— Travail demandé —
Pouvez-vous présenter l'ensemble de ces lignes sous forme de liste JSON de chaînes, à raison d'une chaîne par ligne, en omettant les lignes vides ?

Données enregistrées
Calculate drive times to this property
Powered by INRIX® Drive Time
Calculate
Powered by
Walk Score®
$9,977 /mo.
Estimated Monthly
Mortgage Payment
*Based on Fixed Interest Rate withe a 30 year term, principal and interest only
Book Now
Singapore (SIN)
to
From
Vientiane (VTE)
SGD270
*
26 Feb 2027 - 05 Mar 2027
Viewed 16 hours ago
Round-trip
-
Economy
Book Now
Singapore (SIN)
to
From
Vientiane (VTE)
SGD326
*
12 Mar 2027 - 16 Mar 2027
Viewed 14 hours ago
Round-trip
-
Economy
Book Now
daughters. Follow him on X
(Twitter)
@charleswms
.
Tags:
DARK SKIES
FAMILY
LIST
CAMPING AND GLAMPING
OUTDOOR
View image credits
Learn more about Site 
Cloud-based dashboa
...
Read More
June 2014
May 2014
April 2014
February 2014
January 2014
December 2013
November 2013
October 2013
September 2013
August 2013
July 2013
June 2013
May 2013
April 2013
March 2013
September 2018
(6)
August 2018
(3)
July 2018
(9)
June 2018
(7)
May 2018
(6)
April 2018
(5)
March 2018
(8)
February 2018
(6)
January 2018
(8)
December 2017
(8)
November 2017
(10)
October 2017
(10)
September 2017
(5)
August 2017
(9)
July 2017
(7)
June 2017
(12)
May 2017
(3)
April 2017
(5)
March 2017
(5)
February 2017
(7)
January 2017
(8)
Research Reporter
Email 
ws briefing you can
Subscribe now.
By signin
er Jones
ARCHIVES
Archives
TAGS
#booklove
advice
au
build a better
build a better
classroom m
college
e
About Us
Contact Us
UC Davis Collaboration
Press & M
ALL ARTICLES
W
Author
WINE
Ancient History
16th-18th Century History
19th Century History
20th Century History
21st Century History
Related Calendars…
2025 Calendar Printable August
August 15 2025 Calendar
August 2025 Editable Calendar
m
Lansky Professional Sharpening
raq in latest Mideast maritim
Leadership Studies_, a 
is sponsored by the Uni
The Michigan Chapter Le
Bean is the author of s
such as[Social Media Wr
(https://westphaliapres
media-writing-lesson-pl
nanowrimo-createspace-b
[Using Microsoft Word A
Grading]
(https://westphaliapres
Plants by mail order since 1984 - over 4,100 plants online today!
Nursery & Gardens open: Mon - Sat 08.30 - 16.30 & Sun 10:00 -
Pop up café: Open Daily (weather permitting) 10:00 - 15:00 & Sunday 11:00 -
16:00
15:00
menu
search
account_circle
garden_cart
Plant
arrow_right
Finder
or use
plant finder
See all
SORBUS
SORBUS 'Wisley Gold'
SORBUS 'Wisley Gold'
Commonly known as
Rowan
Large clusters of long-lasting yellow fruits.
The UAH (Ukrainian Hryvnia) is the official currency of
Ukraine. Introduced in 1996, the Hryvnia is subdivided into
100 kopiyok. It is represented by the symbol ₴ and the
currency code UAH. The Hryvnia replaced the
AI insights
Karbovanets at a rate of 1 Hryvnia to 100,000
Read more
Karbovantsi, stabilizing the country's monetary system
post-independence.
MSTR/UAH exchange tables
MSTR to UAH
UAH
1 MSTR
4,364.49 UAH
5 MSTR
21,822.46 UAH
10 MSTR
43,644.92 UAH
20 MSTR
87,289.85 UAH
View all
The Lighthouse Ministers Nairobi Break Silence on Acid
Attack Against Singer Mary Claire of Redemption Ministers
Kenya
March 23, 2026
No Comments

— Zone de réponse —
[
  "Calculate drive times to this property",
  "Powered by INRIX® Drive Time",
  "Calculate",
  "Powered by",
  "Walk Score®",
  "$9,977 /mo.",
  "Estimated Monthly",
  "Mortgage Payment",
  "*Based on Fixed Interest Rate withe a 30 year term, principal and interest only",
  "Book Now",
  "Singapore (SIN)",
  "to",
  "From",
  "Vientiane (VTE)",
  "SGD270",
  "*",
  "26 Feb 2027 - 05 Mar 2027",
  "Viewed 16 hours ago",
  "Round-trip",
  "-",
  "Economy",
  "Book Now",
  "Singapore (SIN)",
  "to",
  "From",
  "Vientiane (VTE)",
  "SGD326",
  "*",
  "12 Mar 2027 - 16 Mar 2027",
  "Viewed 14 hours ago",
  "Round-trip",
  "-",
  "Economy",
  "Book Now",
  "daughters. Follow him on X",
  "(Twitter)",
  "@charleswms",
  ".",
  "Tags:",
  "DARK SKIES",
  "FAMILY",
  "LIST",
  "CAMPING AND GLAMPING",
  "OUTDOOR",
  "View image credits",
  "Learn more about Site ",
  "Cloud-based dashboa",
  "...",
  "Read More",
  "June 2014",
  "May 2014",
  "April 2014",
  "February 2014",
  "January 2014",
  "December 2013",
  "November 2013",
  "October 2013",
  "September 2013",
  "August 2013",
  "July 2013",
  "June 2013",
  "May 2013",
  "April 2013",
  "March 2013",
  "September 2018",
  "(6)",
  "August 2018",
  "(3)",
  "July 2018",
  "(9)",
  "June 2018",
  "(7)",
  "May 2018",
  "(6)",
  "April 2018",
  "(5)",
  "March 2018",
  "(8)",
  "February 2018",
  "(6)",
  "January 2018",
  "(8)",
  "December 2017",
  "(8)",
  "November 2017",
  "(10)",
  "October 2017",
  "(10)",
  "September 2017",
  "(5)",
  "August 2017",
  "(9)",
  "July 2017",
  "(7)",
  "June 2017",
  "(12)",
  "May 2017",
  "(3)",
  "April 2017",
  "(5)",
  "March 2017",
  "(5)",
  "February 2017",
  "(7)",
  "January 2017",
  "(8)",
  "Research Reporter",
  "Email ",
  "ws briefing you can",
  "Subscribe now.",
  "By signin",
  "er Jones",
  "ARCHIVES",
  "Archives",
  "TAGS",
  "#booklove",
  "advice",
  "au",
  "build a better",
  "build a better",
  "classroom m",
  "college",
  "e",
  "About Us",
  "Contact Us",
  "UC Davis Collaboration",
  "Press & M",
  "ALL ARTICLES",
  "W",
  "Author",
  "WINE",
  "Ancient History",
  "16th-18th Century History",
  "19th Century History",
  "20th Century History",
  "21st Century History",
  "Related Calendars…",
  "2025 Calendar Printable August",
  "August 15 2025 Calendar",
  "August 2025 Editable Calendar",
  "m",
  "Lansky Professional Sharpening",
  "raq in latest Mideast maritim",
  "Leadership Studies_, a ",
  "is sponsored by the Uni",
  "The Michigan Chapter Le",
  "Bean is the author of s",
  "such as[Social Media Wr",
  "(https://westphaliapres",
  "media-writing-lesson-pl",
  "nanowrimo-createspace-b",
  "[Using Microsoft Word A",
  "Grading]",
  "(https://westphaliapres",
  "Plants by mail order since 1984 - over 4,100 plants online today!",
  "Nursery & Gardens open: Mon - Sat 08.30 - 16.30 & Sun 10:00 -",
  "Pop up café: Open Daily (weather permitting) 10:00 - 15:00 & Sunday 11:00 -",
  "16:00",
  "15:00",
  "menu",
  "search",
  "account_circle",
  "garden_cart",
  "Plant",
  "arrow_right",
  "Finder",
  "or use",
  "plant finder",
  "See all",
  "SORBUS",
  "SORBUS 'Wisley Gold'",
  "SORBUS 'Wisley Gold'",
  "Commonly known as",
  "Rowan",
  "Large clusters of long-lasting yellow fruits.",
  "The UAH (Ukrainian Hryvnia) is the official currency of",
  "Ukraine. Introduced in 1996, the Hryvnia is subdivided into",
  "100 kopiyok. It is represented by the symbol ₴ and the",
  "currency code UAH. The Hryvnia replaced the",
  "AI insights",
  "Karbovanets at a rate of 1 Hryvnia to 100,000",
  "Read more",
  "Karbovantsi, stabilizing the country's monetary system",
  "post-independence.",
  "MSTR/UAH exchange tables",
  "MSTR to UAH",
  "UAH",
  "1 MSTR",
  "4,364.49 UAH",
  "5 MSTR",
  "21,822.46 UAH",
  "10 MSTR",
  "43,644.92 UAH",
  "20 MSTR",
  "87,289.85 UAH",
  "View all",
  "The Lighthouse Ministers Nairobi Break Silence on Acid",
  "Attack Against Singer Mary Claire of Redemption Ministers",
  "Kenya",
  "March 23, 2026",
  "No Comments"
]